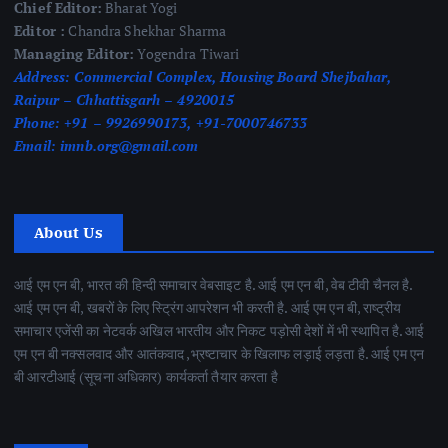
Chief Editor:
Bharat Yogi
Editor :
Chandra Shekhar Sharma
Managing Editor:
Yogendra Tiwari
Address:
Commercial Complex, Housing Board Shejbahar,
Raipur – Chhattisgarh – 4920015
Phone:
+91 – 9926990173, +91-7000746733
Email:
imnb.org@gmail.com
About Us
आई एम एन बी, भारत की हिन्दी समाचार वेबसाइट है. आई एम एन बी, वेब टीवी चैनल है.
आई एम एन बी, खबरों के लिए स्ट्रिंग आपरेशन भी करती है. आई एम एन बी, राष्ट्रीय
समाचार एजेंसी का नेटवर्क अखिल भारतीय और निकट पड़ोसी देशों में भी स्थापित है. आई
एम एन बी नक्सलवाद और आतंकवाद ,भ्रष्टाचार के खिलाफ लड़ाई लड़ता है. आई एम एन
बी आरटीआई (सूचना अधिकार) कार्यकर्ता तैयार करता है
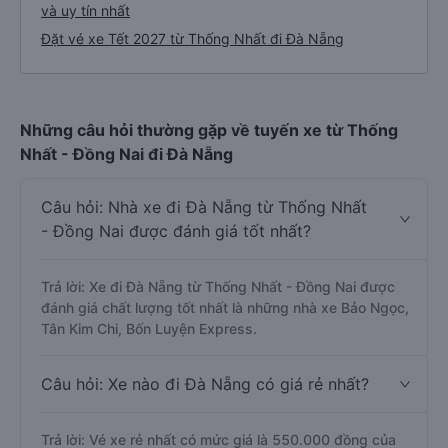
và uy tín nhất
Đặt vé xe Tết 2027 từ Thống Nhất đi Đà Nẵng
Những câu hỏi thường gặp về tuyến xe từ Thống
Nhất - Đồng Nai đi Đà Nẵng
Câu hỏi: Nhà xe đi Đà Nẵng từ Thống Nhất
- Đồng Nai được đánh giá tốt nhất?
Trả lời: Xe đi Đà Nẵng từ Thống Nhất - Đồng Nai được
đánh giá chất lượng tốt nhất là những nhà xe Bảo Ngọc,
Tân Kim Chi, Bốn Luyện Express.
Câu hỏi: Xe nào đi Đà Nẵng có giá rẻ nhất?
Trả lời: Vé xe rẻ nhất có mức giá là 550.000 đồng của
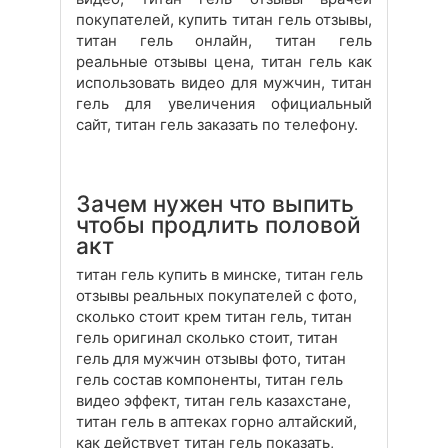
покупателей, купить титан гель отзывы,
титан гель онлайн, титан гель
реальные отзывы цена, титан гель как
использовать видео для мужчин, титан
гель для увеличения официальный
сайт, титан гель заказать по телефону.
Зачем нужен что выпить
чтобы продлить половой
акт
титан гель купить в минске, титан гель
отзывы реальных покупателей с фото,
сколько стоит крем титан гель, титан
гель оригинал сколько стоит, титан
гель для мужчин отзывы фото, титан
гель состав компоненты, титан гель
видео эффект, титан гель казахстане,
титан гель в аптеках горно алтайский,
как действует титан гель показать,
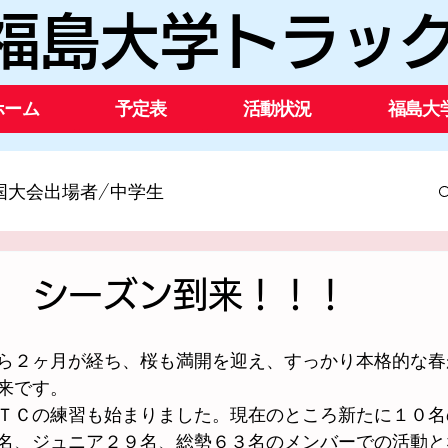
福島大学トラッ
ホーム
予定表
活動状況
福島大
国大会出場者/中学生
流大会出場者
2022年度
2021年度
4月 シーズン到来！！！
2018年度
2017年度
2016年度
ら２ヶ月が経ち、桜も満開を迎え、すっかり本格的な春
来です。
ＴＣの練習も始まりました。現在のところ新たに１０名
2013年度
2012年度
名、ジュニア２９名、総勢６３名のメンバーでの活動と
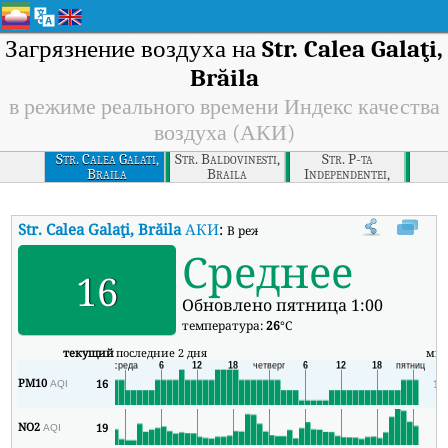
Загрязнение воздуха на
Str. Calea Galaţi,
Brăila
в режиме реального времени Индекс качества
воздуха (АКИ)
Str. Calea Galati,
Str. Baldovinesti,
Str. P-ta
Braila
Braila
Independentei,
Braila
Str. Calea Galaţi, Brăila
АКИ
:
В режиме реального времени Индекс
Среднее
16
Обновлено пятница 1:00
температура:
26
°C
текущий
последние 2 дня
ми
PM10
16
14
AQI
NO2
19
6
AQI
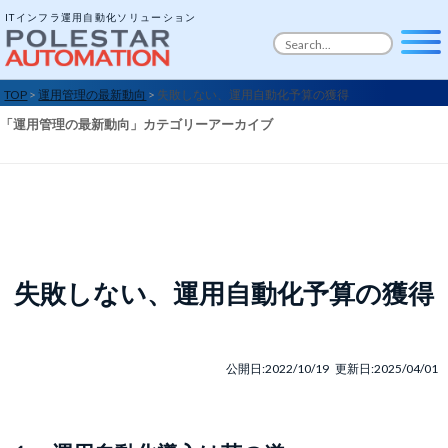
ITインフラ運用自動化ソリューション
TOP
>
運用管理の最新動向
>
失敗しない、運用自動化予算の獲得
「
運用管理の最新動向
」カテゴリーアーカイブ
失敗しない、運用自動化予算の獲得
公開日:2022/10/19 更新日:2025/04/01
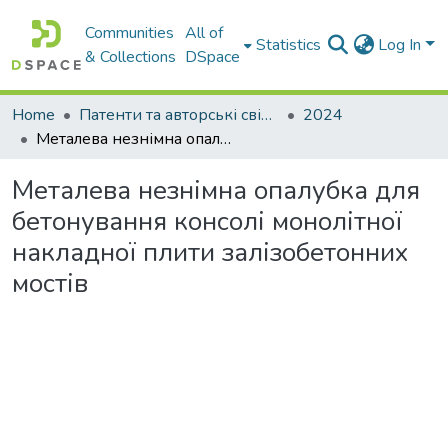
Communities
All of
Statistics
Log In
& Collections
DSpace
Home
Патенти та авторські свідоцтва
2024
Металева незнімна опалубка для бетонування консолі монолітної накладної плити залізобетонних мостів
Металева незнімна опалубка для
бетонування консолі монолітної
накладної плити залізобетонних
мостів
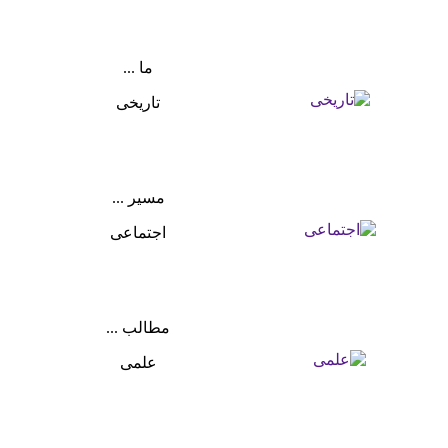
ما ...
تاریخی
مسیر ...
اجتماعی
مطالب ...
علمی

----

_Directions_: Copy out only the lines of the records above from the one with "чтобы продлить половой" through the one with "как действует титан", exactly as they stand, both included.

_Worked solution_:
чтобы продлить половой
акт
титан гель купить в минске, титан гель
отзывы реальных покупателей с фото,
сколько стоит крем титан гель, титан
гель оригинал сколько стоит, титан
гель для мужчин отзывы фото, титан
гель состав компоненты, титан гель
видео эффект, титан гель казахстане,
титан гель в аптеках горно алтайский,
как действует титан гель показать,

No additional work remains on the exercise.